The result is that InstructGPT is much better at following instructions.
This is what the whole process looks like:
InstructGPT vs. GPT-3
InstructGPT models were in beta mode on the API for over twelve months and are now its default language models. Moving forward, OpenAI believes that model refinement with humans in the loop is the most effective way to improve reliability and safety.
- InstructGPT is the successor to the GPT-3 large language model (LLM) developed by OpenAI. It was developed in response to user complaints about the toxic or harmful results generated by GPT-3.
- To address the problem, OpenAI used a technique known as reinforcement learning from human feedback (RLHF). The process is best described as a 3-step feedback cycle between a human, reinforcement learning, and the model’s understanding of the goal.
- Despite the increase in performance, it is worth noting that Instruct GPT3 is the model of choice for OpenAI labelers despite it having 100x fewer parameters.
Key Highlights on InstructGPT:
- Introduction to InstructGPT:
- InstructGPT is the successor to OpenAI’s GPT-3 model.
- Developed to address user complaints regarding GPT-3, especially around toxic or misleading outputs.
- Uses reinforcement learning from human feedback (RLHF) for enhanced reliability and safety.

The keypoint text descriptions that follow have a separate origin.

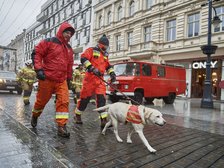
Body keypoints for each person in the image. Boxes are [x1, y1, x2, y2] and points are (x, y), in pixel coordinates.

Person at [31, 22, 75, 138]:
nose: (69, 35)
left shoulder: (69, 49)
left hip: (61, 80)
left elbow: (69, 65)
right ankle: (35, 115)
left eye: (70, 34)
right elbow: (37, 53)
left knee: (64, 101)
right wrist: (39, 69)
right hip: (47, 78)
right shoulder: (49, 41)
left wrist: (69, 78)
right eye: (67, 32)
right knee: (41, 101)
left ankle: (62, 126)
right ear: (61, 31)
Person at [74, 34, 116, 128]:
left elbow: (108, 66)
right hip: (90, 79)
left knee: (101, 99)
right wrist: (91, 68)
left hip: (99, 80)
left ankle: (103, 120)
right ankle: (77, 115)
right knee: (84, 100)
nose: (107, 48)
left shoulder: (105, 55)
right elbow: (83, 58)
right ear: (102, 45)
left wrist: (112, 74)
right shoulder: (91, 50)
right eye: (106, 46)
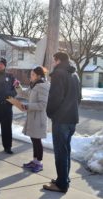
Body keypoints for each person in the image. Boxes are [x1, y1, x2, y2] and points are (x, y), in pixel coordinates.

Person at [43, 52, 81, 193]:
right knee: (66, 150)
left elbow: (55, 98)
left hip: (61, 120)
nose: (53, 63)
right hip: (72, 119)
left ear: (58, 60)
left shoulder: (58, 74)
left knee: (60, 152)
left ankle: (61, 185)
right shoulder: (75, 74)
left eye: (54, 60)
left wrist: (51, 113)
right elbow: (79, 98)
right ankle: (63, 179)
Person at [14, 66, 50, 173]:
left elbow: (43, 105)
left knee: (37, 140)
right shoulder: (34, 85)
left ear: (39, 76)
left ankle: (39, 163)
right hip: (33, 117)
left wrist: (28, 106)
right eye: (31, 75)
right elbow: (24, 94)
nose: (31, 77)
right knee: (33, 139)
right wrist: (18, 86)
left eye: (33, 75)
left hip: (38, 119)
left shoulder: (43, 87)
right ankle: (35, 161)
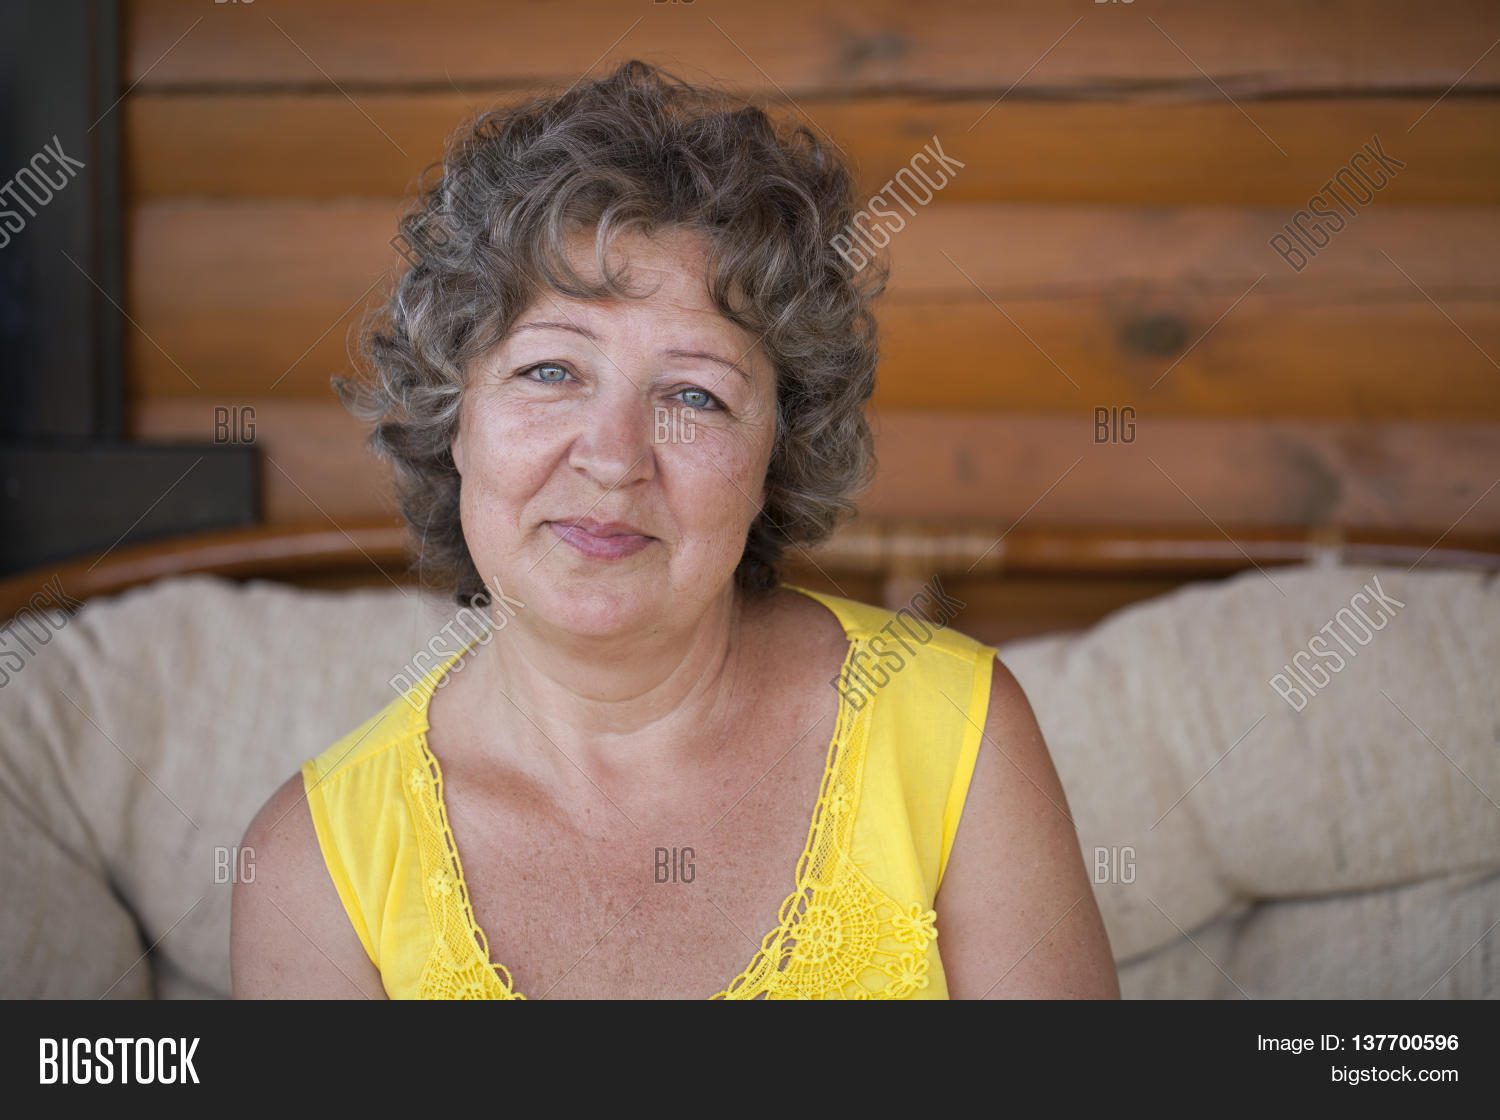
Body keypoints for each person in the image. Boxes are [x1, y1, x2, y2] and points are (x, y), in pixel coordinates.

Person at [231, 59, 1119, 1000]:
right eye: (549, 372)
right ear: (456, 420)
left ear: (775, 456)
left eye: (695, 395)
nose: (615, 459)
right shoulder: (311, 866)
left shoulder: (957, 732)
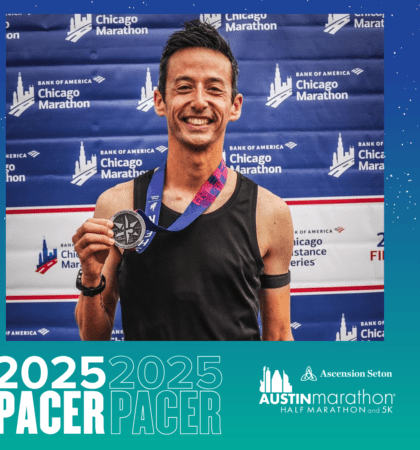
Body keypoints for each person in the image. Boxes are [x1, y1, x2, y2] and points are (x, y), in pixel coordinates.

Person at [73, 20, 294, 341]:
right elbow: (93, 338)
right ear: (160, 101)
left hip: (237, 391)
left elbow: (278, 335)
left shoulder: (270, 214)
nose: (200, 101)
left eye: (215, 88)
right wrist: (91, 276)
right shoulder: (117, 205)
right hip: (149, 389)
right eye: (184, 86)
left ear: (235, 106)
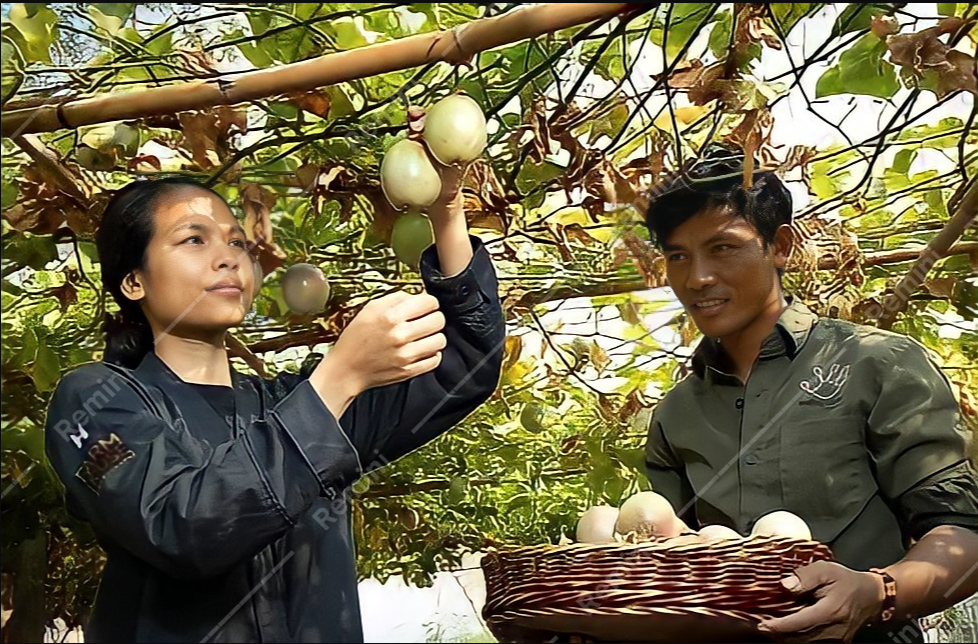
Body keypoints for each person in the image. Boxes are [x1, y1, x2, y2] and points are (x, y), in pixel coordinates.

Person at [43, 160, 505, 643]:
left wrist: (446, 209)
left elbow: (468, 364)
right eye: (194, 239)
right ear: (133, 280)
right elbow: (185, 529)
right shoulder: (96, 400)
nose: (228, 257)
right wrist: (338, 377)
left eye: (236, 241)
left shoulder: (294, 401)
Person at [641, 145, 978, 643]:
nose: (697, 278)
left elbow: (963, 533)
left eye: (723, 248)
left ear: (780, 246)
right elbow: (664, 562)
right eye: (677, 256)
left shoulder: (877, 364)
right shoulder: (675, 414)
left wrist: (876, 592)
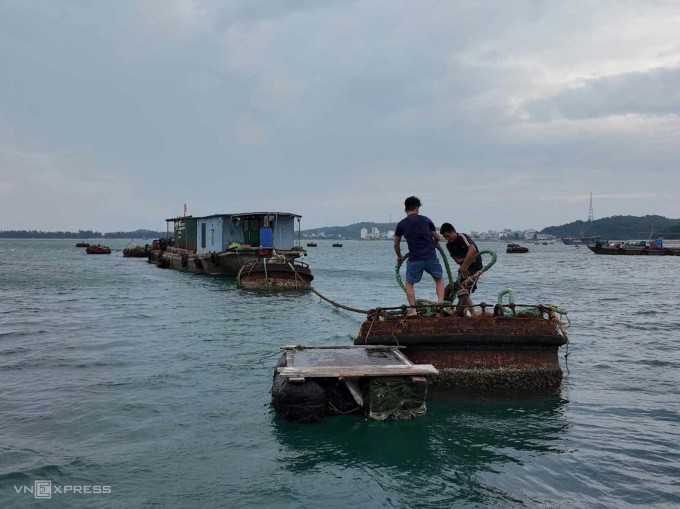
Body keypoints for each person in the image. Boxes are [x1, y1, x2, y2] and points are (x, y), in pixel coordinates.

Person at [394, 196, 445, 316]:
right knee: (439, 280)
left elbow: (396, 245)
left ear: (405, 209)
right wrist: (435, 245)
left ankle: (413, 311)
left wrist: (400, 256)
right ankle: (441, 305)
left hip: (415, 259)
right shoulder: (426, 220)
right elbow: (437, 237)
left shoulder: (401, 224)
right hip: (430, 256)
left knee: (409, 284)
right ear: (417, 208)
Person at [439, 223, 483, 297]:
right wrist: (467, 261)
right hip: (463, 269)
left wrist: (464, 264)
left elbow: (472, 250)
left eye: (448, 236)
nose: (447, 239)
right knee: (459, 288)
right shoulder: (448, 245)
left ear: (453, 232)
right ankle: (458, 305)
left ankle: (467, 307)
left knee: (468, 288)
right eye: (445, 237)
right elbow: (457, 260)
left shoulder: (462, 237)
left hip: (475, 266)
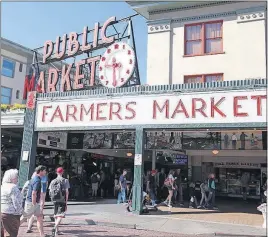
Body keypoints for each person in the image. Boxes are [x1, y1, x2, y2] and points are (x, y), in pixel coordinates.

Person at [20, 165, 47, 237]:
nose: (45, 172)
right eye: (44, 171)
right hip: (32, 203)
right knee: (24, 217)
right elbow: (33, 193)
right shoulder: (37, 180)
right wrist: (34, 203)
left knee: (40, 216)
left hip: (34, 202)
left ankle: (42, 234)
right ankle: (10, 229)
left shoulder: (34, 178)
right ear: (40, 171)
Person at [1, 169, 23, 237]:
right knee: (12, 233)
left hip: (2, 212)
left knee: (3, 232)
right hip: (12, 214)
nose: (17, 179)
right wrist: (20, 212)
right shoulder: (13, 187)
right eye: (16, 177)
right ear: (12, 178)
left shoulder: (3, 186)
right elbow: (16, 202)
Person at [49, 167, 70, 237]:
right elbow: (67, 192)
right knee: (61, 215)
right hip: (62, 199)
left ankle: (57, 231)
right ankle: (55, 228)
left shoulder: (53, 181)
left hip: (54, 199)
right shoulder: (65, 180)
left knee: (55, 215)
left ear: (57, 172)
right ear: (62, 172)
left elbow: (50, 191)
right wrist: (66, 202)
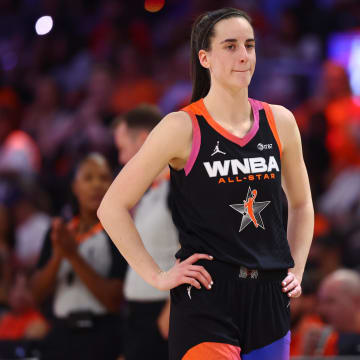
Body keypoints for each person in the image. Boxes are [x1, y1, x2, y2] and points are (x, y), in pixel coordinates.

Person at [98, 7, 314, 360]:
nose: (244, 56)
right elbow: (111, 207)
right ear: (205, 57)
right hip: (207, 296)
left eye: (250, 45)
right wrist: (158, 276)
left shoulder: (280, 121)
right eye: (230, 46)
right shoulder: (180, 126)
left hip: (270, 297)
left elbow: (303, 205)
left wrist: (298, 268)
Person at [31, 153, 127, 360]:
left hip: (103, 335)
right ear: (75, 187)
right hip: (61, 334)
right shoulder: (59, 232)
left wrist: (73, 256)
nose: (97, 185)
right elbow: (36, 294)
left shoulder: (119, 230)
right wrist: (58, 255)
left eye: (103, 178)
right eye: (88, 178)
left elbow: (113, 300)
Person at [113, 104, 179, 360]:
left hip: (162, 314)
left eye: (122, 149)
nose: (120, 159)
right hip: (139, 317)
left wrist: (174, 307)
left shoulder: (176, 186)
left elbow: (200, 244)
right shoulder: (151, 191)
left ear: (143, 141)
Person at [317, 269, 360, 356]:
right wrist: (309, 355)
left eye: (331, 301)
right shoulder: (325, 341)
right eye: (321, 302)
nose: (322, 310)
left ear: (357, 301)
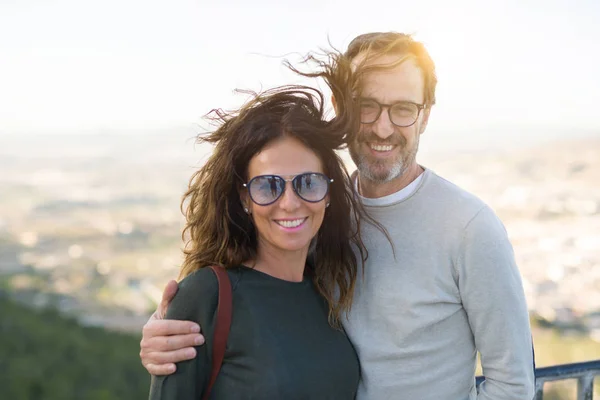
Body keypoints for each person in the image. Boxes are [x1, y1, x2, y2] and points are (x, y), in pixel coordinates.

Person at [141, 32, 535, 400]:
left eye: (403, 109)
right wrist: (166, 330)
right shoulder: (321, 205)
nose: (383, 127)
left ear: (425, 116)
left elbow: (512, 384)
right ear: (343, 109)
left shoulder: (469, 227)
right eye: (367, 106)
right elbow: (261, 296)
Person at [148, 80, 378, 399]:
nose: (289, 202)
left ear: (328, 193)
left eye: (308, 183)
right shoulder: (207, 295)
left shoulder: (331, 290)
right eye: (268, 185)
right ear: (244, 197)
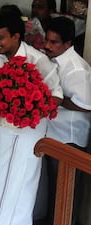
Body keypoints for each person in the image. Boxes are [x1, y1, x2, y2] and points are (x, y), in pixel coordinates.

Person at [0, 12, 63, 225]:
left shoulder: (38, 59)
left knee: (25, 182)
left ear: (16, 36)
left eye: (0, 37)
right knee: (1, 179)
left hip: (30, 131)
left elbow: (56, 94)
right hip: (2, 128)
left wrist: (33, 109)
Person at [44, 16, 91, 225]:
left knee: (66, 192)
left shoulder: (76, 68)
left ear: (67, 43)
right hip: (53, 133)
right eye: (47, 40)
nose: (47, 46)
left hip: (69, 137)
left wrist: (57, 99)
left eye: (53, 42)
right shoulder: (53, 61)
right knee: (54, 188)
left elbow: (86, 105)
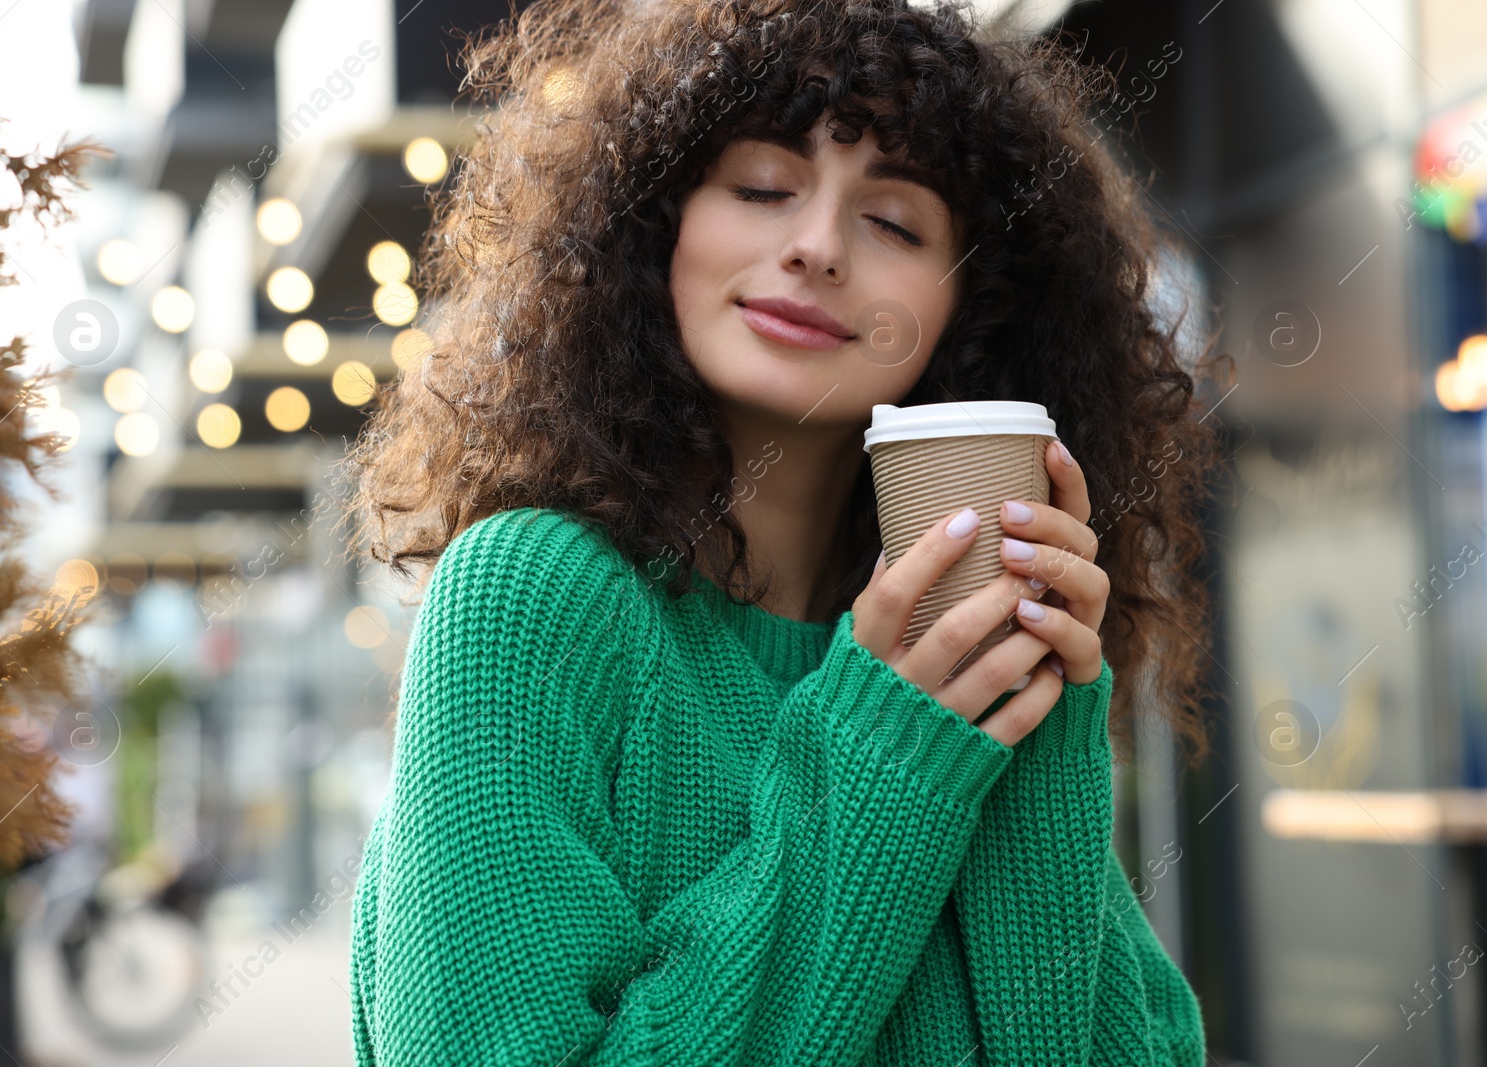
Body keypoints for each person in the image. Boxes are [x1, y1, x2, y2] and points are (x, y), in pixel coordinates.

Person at [340, 0, 1229, 1062]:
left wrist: (1033, 729)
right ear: (657, 217)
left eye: (894, 223)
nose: (815, 247)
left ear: (973, 305)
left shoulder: (951, 658)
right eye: (762, 188)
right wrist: (879, 753)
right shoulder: (533, 598)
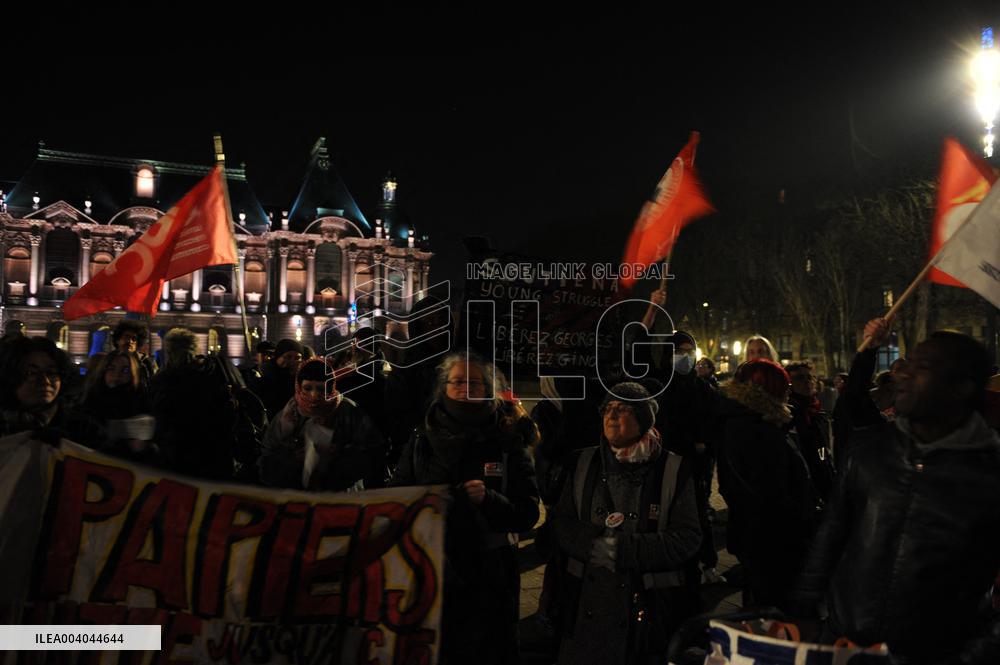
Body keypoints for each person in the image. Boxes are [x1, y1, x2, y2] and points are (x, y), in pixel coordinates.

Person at [794, 321, 1000, 662]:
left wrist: (967, 655)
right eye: (907, 362)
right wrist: (803, 615)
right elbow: (831, 536)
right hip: (842, 644)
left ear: (960, 388)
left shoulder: (989, 476)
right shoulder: (869, 450)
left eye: (923, 366)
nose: (902, 373)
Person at [391, 352, 539, 665]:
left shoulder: (509, 438)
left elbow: (528, 513)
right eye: (457, 381)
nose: (464, 388)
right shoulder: (423, 437)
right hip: (432, 568)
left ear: (489, 389)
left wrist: (489, 500)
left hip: (490, 573)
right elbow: (396, 497)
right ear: (443, 387)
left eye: (473, 382)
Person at [553, 381, 701, 665]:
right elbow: (563, 522)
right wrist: (594, 545)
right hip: (585, 604)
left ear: (644, 419)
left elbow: (688, 537)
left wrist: (628, 550)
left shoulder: (674, 469)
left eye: (622, 409)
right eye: (607, 408)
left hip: (649, 612)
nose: (611, 415)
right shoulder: (583, 462)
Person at [717, 359, 817, 611]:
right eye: (785, 386)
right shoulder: (757, 429)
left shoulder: (749, 421)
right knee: (771, 608)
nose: (789, 391)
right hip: (772, 539)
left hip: (759, 534)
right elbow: (772, 489)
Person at [258, 357, 385, 491]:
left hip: (342, 497)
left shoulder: (348, 411)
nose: (314, 395)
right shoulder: (287, 415)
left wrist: (336, 458)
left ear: (330, 387)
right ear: (299, 387)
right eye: (307, 388)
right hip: (295, 497)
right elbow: (268, 456)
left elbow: (373, 452)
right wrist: (294, 459)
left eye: (320, 388)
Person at [148, 328, 237, 480]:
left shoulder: (164, 380)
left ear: (168, 351)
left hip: (175, 457)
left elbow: (157, 418)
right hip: (212, 455)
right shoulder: (214, 373)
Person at [0, 337, 102, 446]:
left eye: (51, 372)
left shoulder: (84, 429)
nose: (45, 381)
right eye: (31, 373)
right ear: (9, 377)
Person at [82, 350, 158, 464]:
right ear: (103, 371)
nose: (117, 374)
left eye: (125, 370)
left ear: (133, 373)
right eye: (111, 368)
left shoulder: (142, 404)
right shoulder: (89, 401)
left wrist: (144, 447)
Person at [786, 361, 835, 501]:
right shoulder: (788, 414)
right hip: (800, 485)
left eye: (810, 377)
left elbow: (822, 450)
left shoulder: (817, 413)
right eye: (799, 378)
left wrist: (826, 467)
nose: (806, 381)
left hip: (821, 479)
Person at [247, 338, 303, 420]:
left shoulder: (301, 382)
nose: (293, 361)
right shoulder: (262, 382)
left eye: (297, 357)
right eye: (288, 356)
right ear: (278, 358)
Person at [111, 319, 157, 387]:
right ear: (118, 339)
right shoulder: (107, 360)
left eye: (134, 339)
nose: (130, 341)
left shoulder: (145, 362)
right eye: (126, 336)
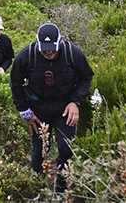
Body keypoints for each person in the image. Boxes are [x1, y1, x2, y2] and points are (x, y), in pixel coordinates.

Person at [10, 23, 94, 193]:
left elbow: (87, 77)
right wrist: (24, 110)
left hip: (65, 108)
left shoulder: (72, 54)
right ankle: (37, 189)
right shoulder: (27, 55)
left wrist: (75, 102)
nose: (49, 52)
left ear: (59, 42)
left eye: (52, 48)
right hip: (38, 110)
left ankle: (61, 191)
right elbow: (15, 81)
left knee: (66, 149)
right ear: (38, 44)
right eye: (45, 49)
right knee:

- From GPT-3 to InstructGPT:
- GPT-3 was based on the transformer architecture, a major milestone in AI.
- InstructGPT incorporates in-context learning via prompting and learns from human feedback.
- The main distinction between GPT and InstructGPT is the latter’s use of human feedback during fine-tuning.
- Understanding InstructGPT:
- Designed to better follow English instructions, reduce misinformation, and minimize toxic outputs.
- It uses a three-step RLHF process, enhancing the model’s alignment with human-desired outputs.
- Three Steps in InstructGPT Training:
- InstructGPT vs. GPT-3:
- InstructGPT is preferred by OpenAI labelers despite having 100x fewer parameters than GPT-3.
- OpenAI believes that refining models with human involvement is the best way to improve reliability and safety.
- Overall Significance:
- InstructGPT models, after being in beta mode for over a year, are now the default language models for OpenAI.
- The focus is on ensuring the AI understands and executes user instructions without compromising on safety and reliability.